Q: You contributed an essay to the book, “The Inspired Leader: 101 Biblical Reflections for Becoming a Person of Influence.” In that essay, you talk a lot about identity and authenticity and the power of the two. With Black History Month nearing its end, how important is it for WWT to not only talk about being an inclusive and diverse workforce, but being authentic in that mission?
A: I came to a much deeper understanding of racial equity issues during my work as co-chair of the Ferguson Commission following the unrest in Ferguson, Missouri, in 2014. We spent 13 months hearing from thousands in our region and thinking carefully about long-term underlying root causes of systemic inequity in our region.
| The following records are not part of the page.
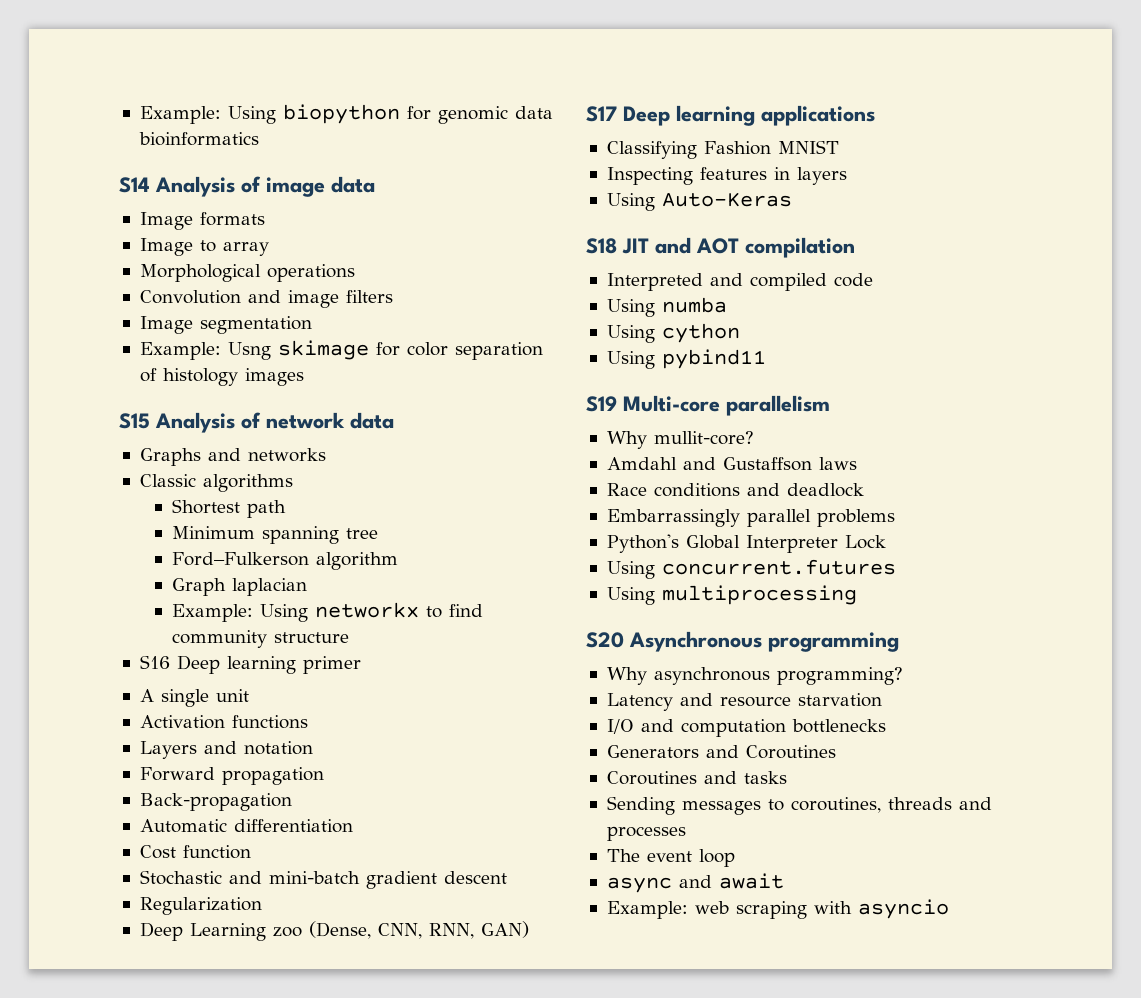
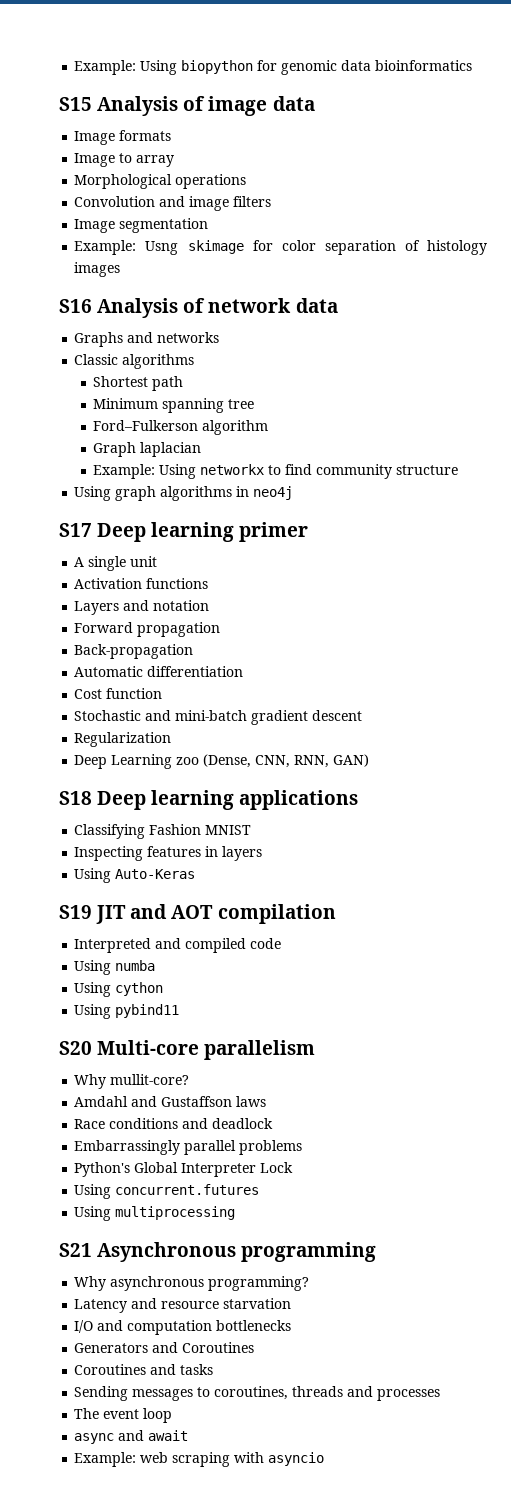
[119,177,150,193] S14 -> [59,97,92,111] S15
[119,413,150,429] S15 -> [59,299,92,313] S16
[139,655,170,669] S16 -> [74,486,294,501] [59,523,92,537] Using graph algorithms in neo4j // S17
[586,106,617,122] S17 -> [59,791,92,805] S18
[586,238,617,254] S18 -> [59,905,92,919] S19
[586,396,617,412] S19 -> [59,1041,92,1055] S20
[586,632,624,648] S20 -> [59,1243,92,1257] S21

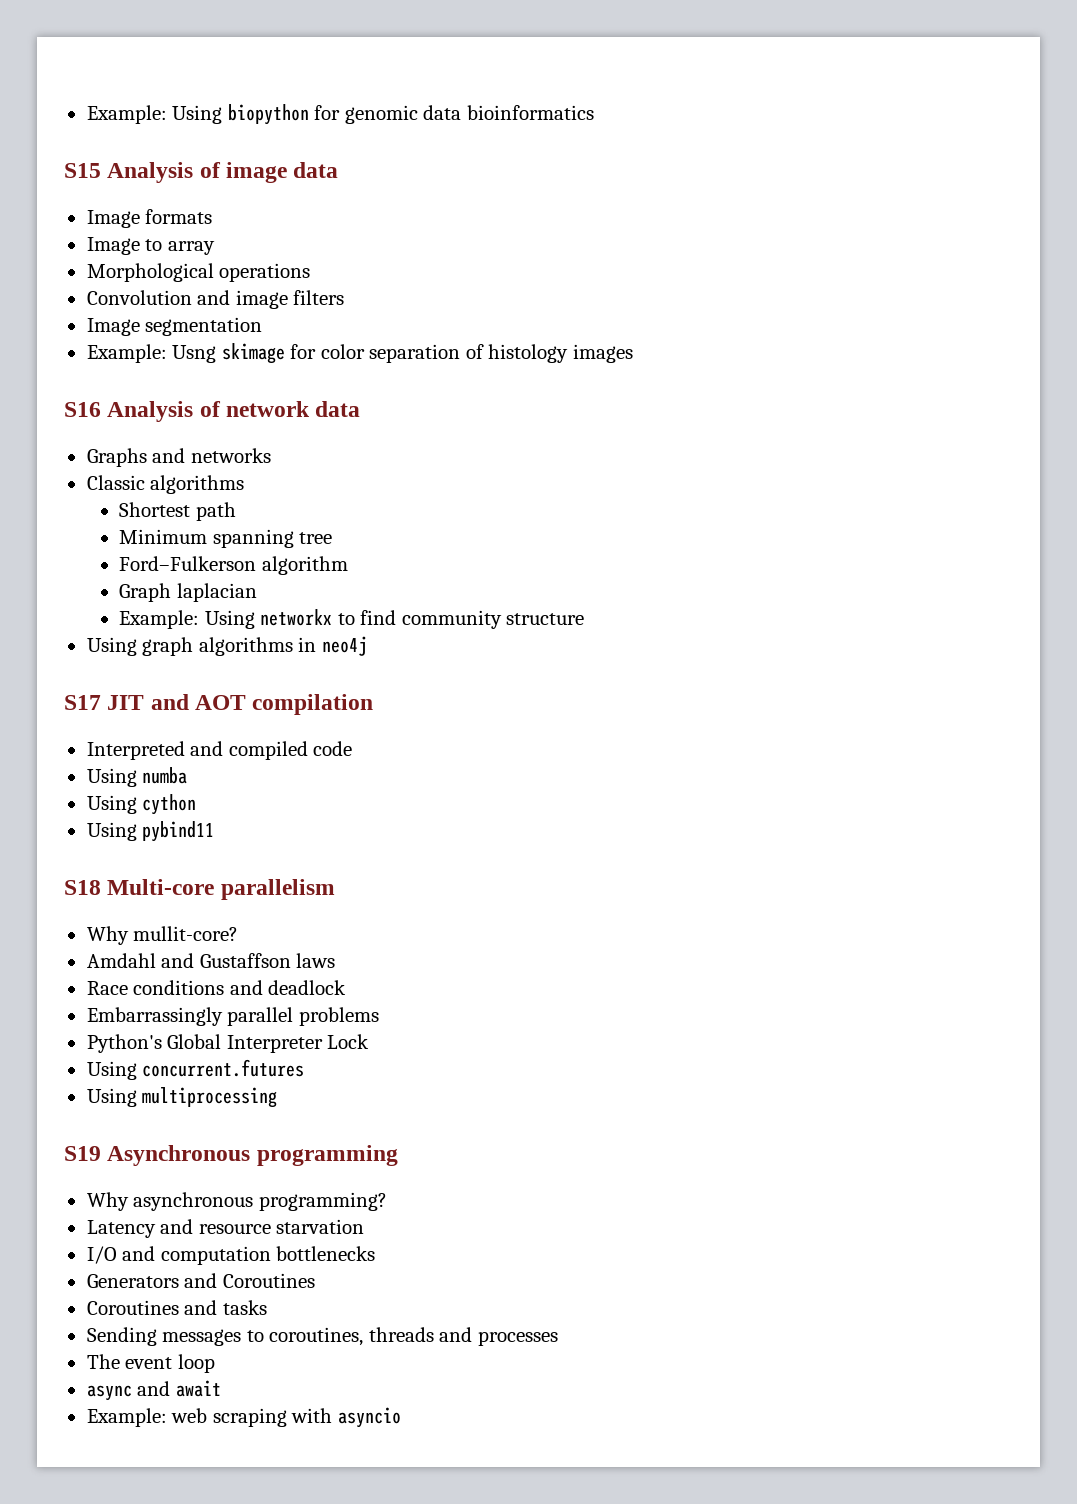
[97,522,309,542] [74,556,158,571] [74,578,209,589] [74,600,210,615] [74,622,221,637] [74,644,194,659] [74,666,244,677] [74,688,163,699] [74,710,363,725] [74,732,172,747] [74,754,370,769] [59,790,359,810] [74,824,252,839] [74,846,263,861] [74,868,196,883] [59,905,92,919] Deep learning primer // A single unit // Activation functions // Layers and notation // Forward propagation // Back-propagation // Automatic differentiation // Cost function // Stochastic and mini-batch gradient descent // Regularization // Deep Learning zoo (Dense, CNN, RNN, GAN) // S18 Deep learning applications // Classifying Fashion MNIST // Inspecting features in layers // Using Auto-Keras // S19 -> (101, 702) none
[59,1041,92,1055] S20 -> [64,880,101,895] S18
[59,1243,92,1257] S21 -> [64,1146,101,1161] S19

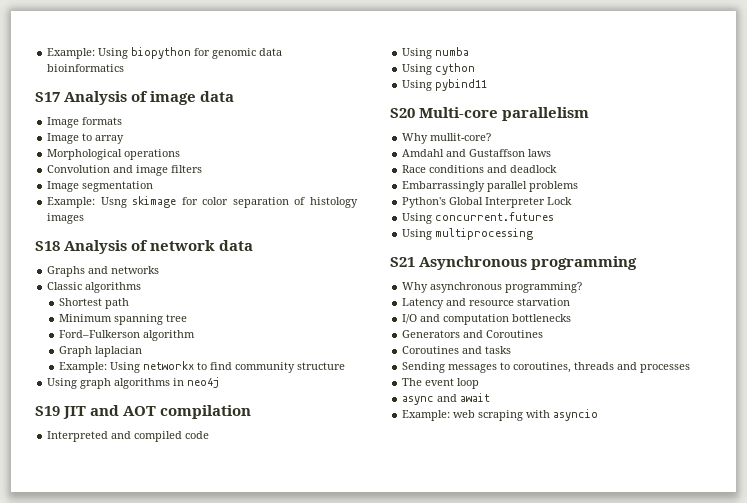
[64,163,101,178] S15 -> [35,92,60,102] S17
[64,402,101,417] S16 -> [35,241,60,251] S18
[64,695,101,710] S17 -> [35,406,60,416] S19
[64,880,101,895] S18 -> [390,108,415,118] S20
[64,1146,101,1161] S19 -> [390,257,415,267] S21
The lessons learned from that in terms of creating economic opportunity and fostering a diverse and inclusive workforce for others were life changing for me.
With that perspective, I feel privileged to be sitting on a board of a company headed by a leader of business who is African American and speaks to those issues from his own life experiences. And our chairman and founder Dave Steward leads this company to embrace a culture that provides opportunity and fosters racial equity based on rock solid values from his faith and life experience. Literally every board meeting we spend a substantial time talking about this topic specifically — not just as it relates to our workforce or workplace, but how we relate that to the communities and families we serve.
Q: Are there any topics the board puts focus on that might surprise any given WWT employee?
A: The board focuses on the strategic direction of the company and serving and supporting Jim (Kavanaugh) and his leadership team on executing on a very successful and exciting strategy. So we have deep dives into the strategic growth opportunities that will continue to drive the exceptional growth of the company. We also talk a lot about frontline workers and how our mission, vision and values are played out to reach all employees. This most recent board meeting, we spent time talking about diversity and inclusion and the many initiatives that are underway in that regard. And every meeting, we also talk about a specific challenge the company faces, whether it’s global expansion or supply chain or another operational challenge.
Q: What has you excited about WWT?
A: There is so much to be excited about for the future of WWT. First, WWT is clearly a thought leader and market-leading enterprise. As the services strategy unfolds, it will catapult us to serve our customers in broader ways. You look at the ATC Platform and the opportunity to expand how we drive business outcomes for customers with innovative, scalable solutions. Certainly, supply chain is an incredible part of our future opportunity. And then there’s the vaunted WWT sales engine that is just on fire because of our product offerings and their ability to find new ways to serve customers.